Wednesday, December 29, 2004

I have my moms voice inside and the blood of my father in my viens. I decide who sees me and who doesn't.

I feel in a very difficult position in my life. I'm old enough to move forward, but I feel vulnerable.

The problem is I cannot understand why I feel bad about myself. I always have fallen into this mind-trap no matter what I do.

I want to blame everyone else but myself, however, I don't have myself or anyone else to blame. It's a cycle I go through no matter the changes I think I can do to help me.

Saying something to myself such as, "My life is horrible..." does not have any answers that follow.

I just want the pattern of looking my failures to stop preventing me from doing what's best for me. No matter what I've done, I've had trouble coping with the changes I've made.

I think back to when I was a child growing up, and how safe my environment was. I would have my sister, and then something started to happen "differently" I needed to learn about taking responsibility for my actions.

I look at the success and failure I've experienced along the way, most of what I've done can't measure the same way as peers my own age. I'm only saying that this is what makes me feel weaker than other people?

My parents have an energy I used to have myself, my own identity, now I no longer carry the way I used to. I've changed for reasons I understand that were associated with trying to be a man. I wanted to have my identity understood for integrity and I was once a person with pride and confidence to spare.

Now I feel I'm someplace else. I've tried to foster my identity with god.
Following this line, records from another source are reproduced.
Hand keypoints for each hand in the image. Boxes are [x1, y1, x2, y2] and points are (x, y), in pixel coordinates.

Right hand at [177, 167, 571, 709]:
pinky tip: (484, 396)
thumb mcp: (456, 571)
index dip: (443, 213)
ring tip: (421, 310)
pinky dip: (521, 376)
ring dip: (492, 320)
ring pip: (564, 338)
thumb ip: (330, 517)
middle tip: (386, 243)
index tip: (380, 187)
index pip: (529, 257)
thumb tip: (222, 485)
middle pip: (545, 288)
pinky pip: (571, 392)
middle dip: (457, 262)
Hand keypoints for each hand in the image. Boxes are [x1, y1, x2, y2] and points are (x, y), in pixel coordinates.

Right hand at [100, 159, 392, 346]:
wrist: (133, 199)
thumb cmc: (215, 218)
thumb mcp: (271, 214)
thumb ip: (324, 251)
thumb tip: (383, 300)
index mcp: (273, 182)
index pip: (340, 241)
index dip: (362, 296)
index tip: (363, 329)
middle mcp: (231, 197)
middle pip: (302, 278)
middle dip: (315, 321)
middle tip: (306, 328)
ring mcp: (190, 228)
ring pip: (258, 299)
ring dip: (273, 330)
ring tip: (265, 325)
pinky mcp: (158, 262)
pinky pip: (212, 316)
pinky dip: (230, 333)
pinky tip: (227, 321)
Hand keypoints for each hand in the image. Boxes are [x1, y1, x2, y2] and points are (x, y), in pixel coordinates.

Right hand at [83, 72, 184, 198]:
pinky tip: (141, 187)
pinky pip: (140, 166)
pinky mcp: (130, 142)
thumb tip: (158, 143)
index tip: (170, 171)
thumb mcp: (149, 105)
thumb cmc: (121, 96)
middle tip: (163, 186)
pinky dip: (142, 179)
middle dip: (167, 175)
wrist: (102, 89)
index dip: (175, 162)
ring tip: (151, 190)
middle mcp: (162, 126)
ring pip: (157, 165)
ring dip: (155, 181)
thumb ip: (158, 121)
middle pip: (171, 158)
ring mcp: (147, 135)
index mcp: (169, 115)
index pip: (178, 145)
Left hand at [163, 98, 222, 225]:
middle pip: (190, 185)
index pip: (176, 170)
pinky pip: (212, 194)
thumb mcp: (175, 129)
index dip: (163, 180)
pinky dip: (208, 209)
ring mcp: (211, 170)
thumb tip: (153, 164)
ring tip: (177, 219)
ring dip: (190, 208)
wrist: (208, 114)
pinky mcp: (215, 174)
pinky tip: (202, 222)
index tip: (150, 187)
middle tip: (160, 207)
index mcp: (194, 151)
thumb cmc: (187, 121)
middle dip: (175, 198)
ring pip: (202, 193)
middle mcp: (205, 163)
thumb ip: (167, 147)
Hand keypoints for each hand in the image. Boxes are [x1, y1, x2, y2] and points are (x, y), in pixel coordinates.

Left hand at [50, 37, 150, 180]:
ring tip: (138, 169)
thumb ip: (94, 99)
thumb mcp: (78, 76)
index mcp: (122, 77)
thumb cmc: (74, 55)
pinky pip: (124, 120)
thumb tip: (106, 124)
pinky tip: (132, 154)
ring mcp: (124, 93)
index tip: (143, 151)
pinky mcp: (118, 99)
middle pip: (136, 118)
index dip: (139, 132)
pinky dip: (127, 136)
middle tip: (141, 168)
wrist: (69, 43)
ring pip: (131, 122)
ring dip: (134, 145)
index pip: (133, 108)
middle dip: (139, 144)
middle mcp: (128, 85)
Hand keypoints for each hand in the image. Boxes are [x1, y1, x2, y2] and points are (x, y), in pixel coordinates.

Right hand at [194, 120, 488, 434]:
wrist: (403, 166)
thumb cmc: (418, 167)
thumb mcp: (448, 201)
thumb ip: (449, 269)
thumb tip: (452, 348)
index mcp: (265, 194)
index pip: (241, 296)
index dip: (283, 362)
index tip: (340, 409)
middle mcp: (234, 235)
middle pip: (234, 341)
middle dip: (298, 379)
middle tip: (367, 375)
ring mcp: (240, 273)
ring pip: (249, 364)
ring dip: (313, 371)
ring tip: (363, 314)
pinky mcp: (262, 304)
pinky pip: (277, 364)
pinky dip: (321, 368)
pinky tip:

I changed because I knew that god asked me to search for him and his glory.

I vowed for myself to make changes that I could examine what was important to me. Now, I feel that I'm at the end of that journey with nowhere else to go!

I went to university and completely made the effort I needed.

Today, I'm almost finished the degree I had valiantly fought for... except I'm 1.5 classes away from that goal. I can't finish the bachelor's degree because I don't have gas left in the tank. I have nothing left. I don't want to go back into university.

I feel that I'm cheated out of something that my true destiny isn't in my future?